Current Events | Media
Joel Buchwald was born in Roscrae, Ireland. He was adopted and lived in Paris until 1962. The family then relocated to the United States where he has since lived.
Journalism has been a trademark for Mr. Buchwald, starting in fifth grade with a newspaper route. After college, he worked with Guggenheim Productions in Washington, D.C. a film company that specialized in documentaries and political campaigns.
After leaving Guggenheim Productions, Joel Buchwald joined ABC News in 1978, working in New York on the original production team that established the show 20/20. In 1980, he moved to the Washington, D.C. bureau, where he specialized in hard news and political campaigns. In 1982, he was brought back to New York to run operations for The Early Morning Show and Good Morning America's newscasts. His remaining years at ABC were spent at the Los Angeles and Denver bureaus. He covered international stories such as the "Contras in Nicaragua", "The American Invasion of Panama", and that of the first Gulf War. He produced domestic stories such as "The Valdez Oil Spill", "The San Francisco Earthquake" and "The Yellowstone Forest Fires." With the blessing of ABC News, he ventured on his own and started a production company.
In 1993, Mr. Buchwald's mother was diagnosed with terminal lung cancer, shortly after she and his father had separated. He took a sabbatical from his successful news career to move back to Washington, D.C. and became the sole caregiver to his mother. Home hospice provided a great deal of support for him while caring for his mother until she died a year later.
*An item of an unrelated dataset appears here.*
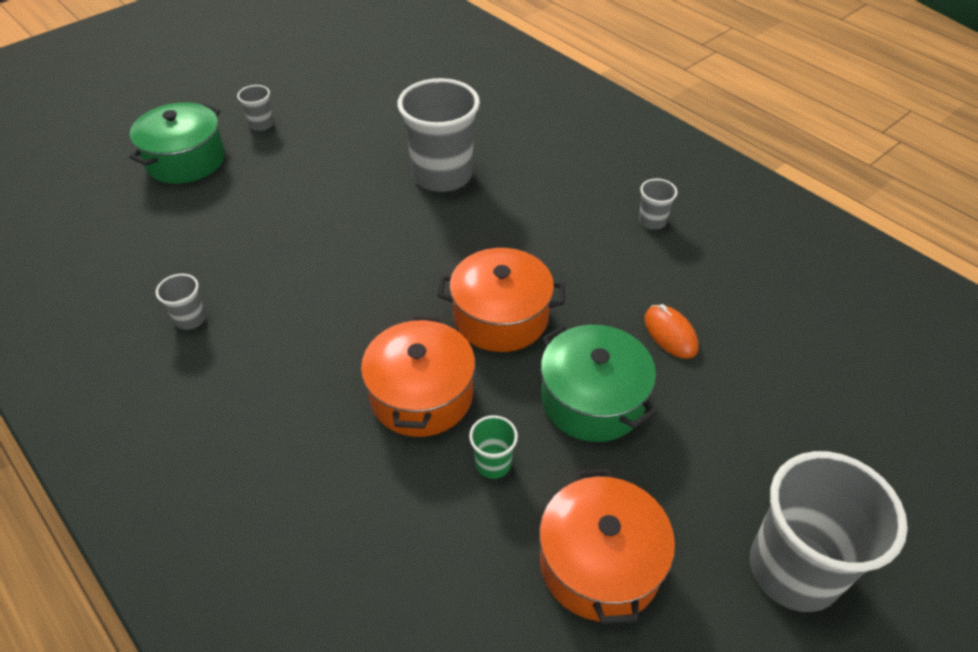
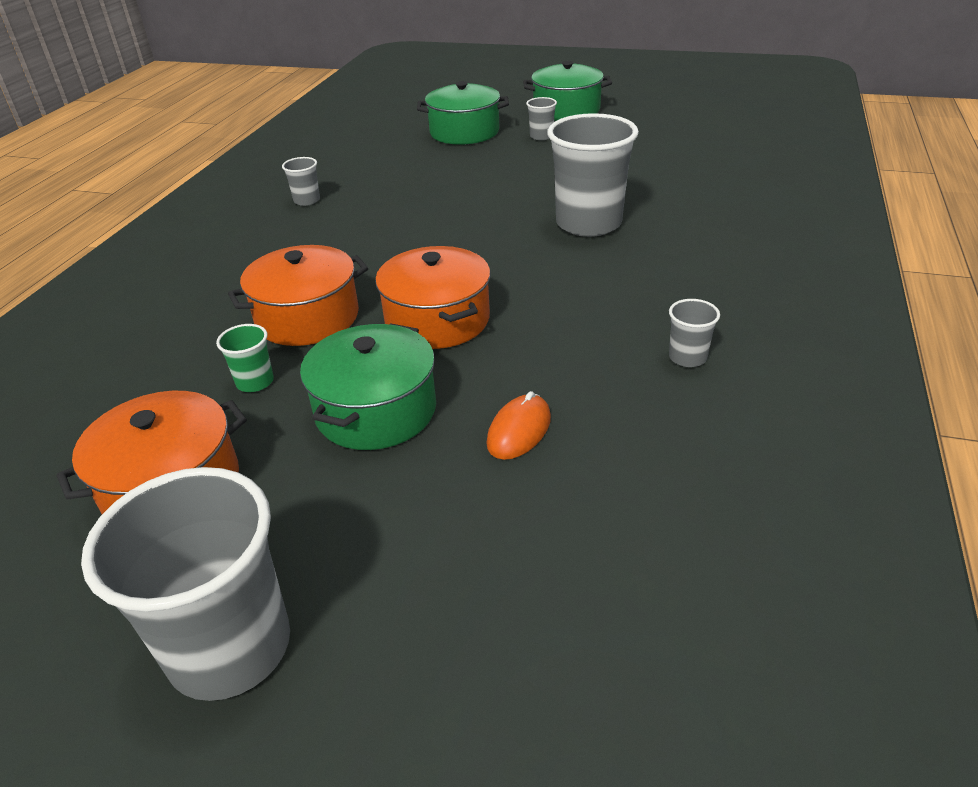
camera: 60 degrees right, 10 degrees down
(230, 87) = (566, 110): none -> green pot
The next period of his life was focused on completing a Masters Degree in Communications and being a stay at home dad to two young children in addition to caring for his ailing father who moved in and lived with the family for seven years.
In February 2006, Joel Buchwald's father, Art Buchwald, checked into hospice in Washington, D.C. and prepared for death. Unexpectedly, his father regained partial use of his kidneys, in turn making him ineligible for medical coverage and continued hospice residence. The elder Buchwald found much comfort in hospice and agreed to pay room and board, writing his last book and hosting a salon in the hospice's living room that became "the place" for Washington's elite to visit. His father's kidneys started to fail again and he chose to spend his final months with his son and his family in their home, where he had lived for the last seven years. He died at their home with his family at his bedside.
Joel Buchwald serves on the Board of The Vineyard House and The Brady Campaign to Prevent Violence. He is the Master Of Ceremonies for the annual Martha's Vineyard Community Services dinner, which raises thousands of dollars for those in need of services on Martha's Vineyard. He has spoken and presented awards at numerous events, including The National Hospice Conference, the Washington Home, the National Press Foundation and the Kennedy Center.